La startup britannique Volklec déclare avoir tiré des leçons des tentatives infructueuses du Royaume-Uni dans la fabrication de batteries pour véhicules électriques, après avoir signé un accord pour céder sa technologie à une entreprise chinoise bien établie.
Partenariat stratégique avec une entreprise chinoise
Basée à Coventry, Volklec prévoit de fabriquer des batteries destinées aux voitures, bateaux, véhicules de construction et avions en utilisant la technologie de Far East Battery (FEB), un fabricant de batteries principalement pour vélos électriques. Pour diriger ses efforts, Volklec a recruté Phil Popham, ancien directeur général de Lotus Cars, en tant que directeur exécutif.
Une approche à faibles risques
Popham a souligné que l’entreprise adoptera une approche à faibles risques pour éviter les problèmes rencontrés par d’autres tentatives britanniques de production de batteries électriques à grande échelle. La startup vise à commencer la production de batteries cette année au UK Battery Industrialisation Centre (UKBIC), un centre de recherche financé en partie par le gouvernement situé dans les West Midlands.
Par la suite, elle cherchera un site pour construire une usine capable de produire des batteries avec une capacité cumulative de 10 gigawattheures (GWh) par an.

Le contexte du marché des batteries au Royaume-Uni
Le Royaume-Uni a éprouvé des difficultés à attirer des investissements dans la fabrication de batteries. Actuellement, deux entreprises possèdent des « gigafactories » dans le pays : AESC, détenue par des intérêts chinois, qui fournit l’usine Nissan de Sunderland, et Agratas, appartenant au conglomérat indien Tata, qui construit une usine à Somerset pour fournir des batteries à JLR, le fabricant de Jaguar et Land Rover. Ces usines visent des capacités totales de 38 GWh et 40 GWh respectivement, permettant de produire des batteries pour des centaines de milliers de voitures.

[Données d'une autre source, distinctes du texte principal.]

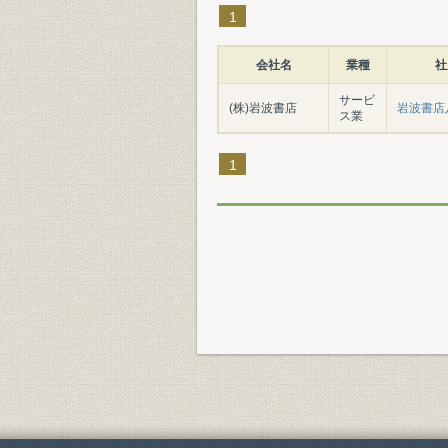
1
会社名
業種
社
サービ
(株)岩波書店
岩波書店
ス業
1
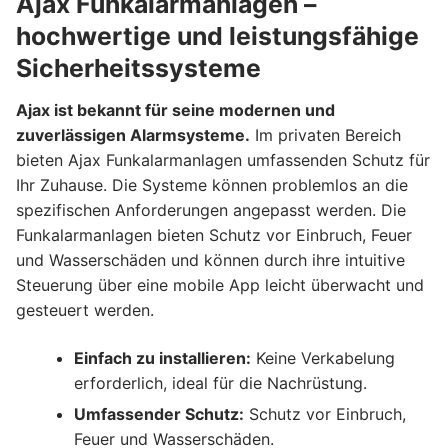
Ajax Funkalarmanlagen –
hochwertige und leistungsfähige
Sicherheitssysteme
Ajax ist bekannt für seine modernen und
zuverlässigen Alarmsysteme.
Im privaten Bereich
bieten Ajax Funkalarmanlagen umfassenden Schutz für
Ihr Zuhause. Die Systeme können problemlos an die
spezifischen Anforderungen angepasst werden. Die
Funkalarmanlagen bieten Schutz vor Einbruch, Feuer
und Wasserschäden und können durch ihre intuitive
Steuerung über eine mobile App leicht überwacht und
gesteuert werden.
Einfach zu installieren:
Keine Verkabelung
erforderlich, ideal für die Nachrüstung.
Umfassender Schutz:
Schutz vor Einbruch,
Feuer und Wasserschäden.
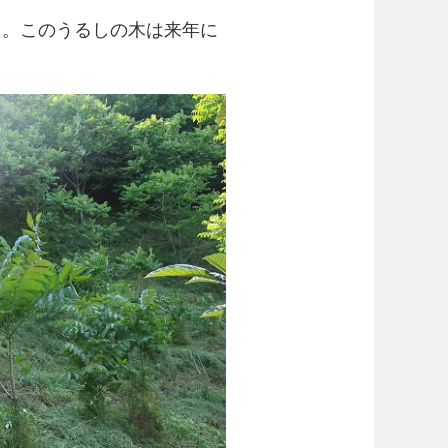
た。このうるしの木は来年に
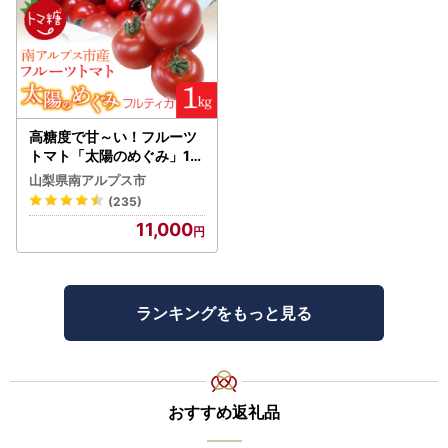
高糖度で甘～い！フルーツ
トマト「太陽のめぐみ」1k
g ALPBI001 | 高糖度 おす
山梨県南アルプス市
すめ 産地直送 新鮮 フレッ
(235)
シュ 高栄養素 南アルプス市
11,000
山梨 |
ランキングをもっと見る
おすすめ返礼品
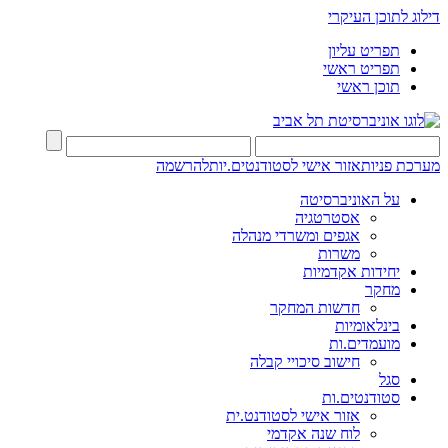
דילוג לתוכן העיקרי
תפריט עליון
תפריט ראשי
תוכן ראשי
מערכת פניות
אזור אישי לסטודנטים.יות
להרשמה
על האוניברסיטה
אסטרטגיה
אגפים ומשרדי מנהלה
משרות
יחידות אקדמיות
מחקר
חדשות המחקר
בינלאומיות
מועמדים.ות
חישוב סיכויי קבלה
סגל
סטודנטים.ות
אזור אישי לסטודנט.ית
לוח שנה אקדמי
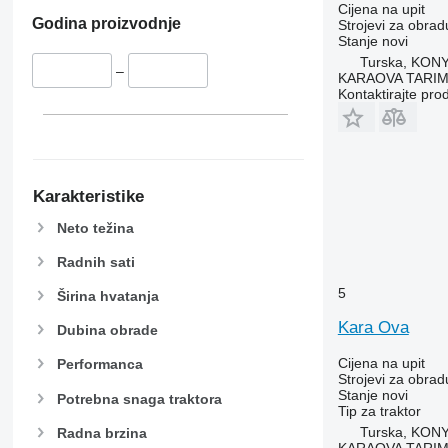
Cijena na upit
Godina proizvodnje
Strojevi za obradu
Stanje
novi
Turska, KON
–
KARAOVA TARIM
Kontaktirajte pro
Karakteristike
Neto težina
Radnih sati
5
Širina hvatanja
Kara Ova
Dubina obrade
Cijena na upit
Performanca
Strojevi za obradu
Stanje
novi
Potrebna snaga traktora
Tip
za traktor
Turska, KON
Radna brzina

Popham a ajouté qu’il y avait un besoin pour une entreprise britannique spécialisée dans les batteries pour approvisionner d’autres entreprises n’ayant pas suffisamment de demande pour justifier une gigafactory.
Leçons du passé et avenir de Volklec
Malgré le partenariat avec Far East Battery, qui pourrait rendre Volklec vulnérable en période de tensions géopolitiques croissantes, les dirigeants de l’entreprise croient fermement en un marché solide pour un fabricant britannique indépendant. Imran Khatri, co-propriétaire de Volklec avec son frère Sameer, a précédemment investi dans Britishvolt, une autre startup britannique qui a fait faillite.
Popham a affirmé que Volklec tirerait parti des erreurs des autres en adoptant une approche « par étapes » qui minimisera autant que possible les risques. Il a précisé que les entreprises qui n’ont pas réussi ont souvent tenté d’atteindre une étape trop avancée trop rapidement.
Plan de production et investissements nécessaires
La première étape de Volklec consistera à produire 100 mégawattheures de batteries sur les lignes existantes du UKBIC, avant d’utiliser l’espace disponible pour produire un autre 1 GWh de batteries d’ici la fin de 2026. Cette phase de transition vers une gigafactory nécessitera un investissement d’environ 115 millions d’euros, avec 23 millions d’euros déjà engagés par les Khatri. La phase de production de 10 GWh nécessitera un investissement d’environ 1 milliard d’euros et au moins cinq ans de développement.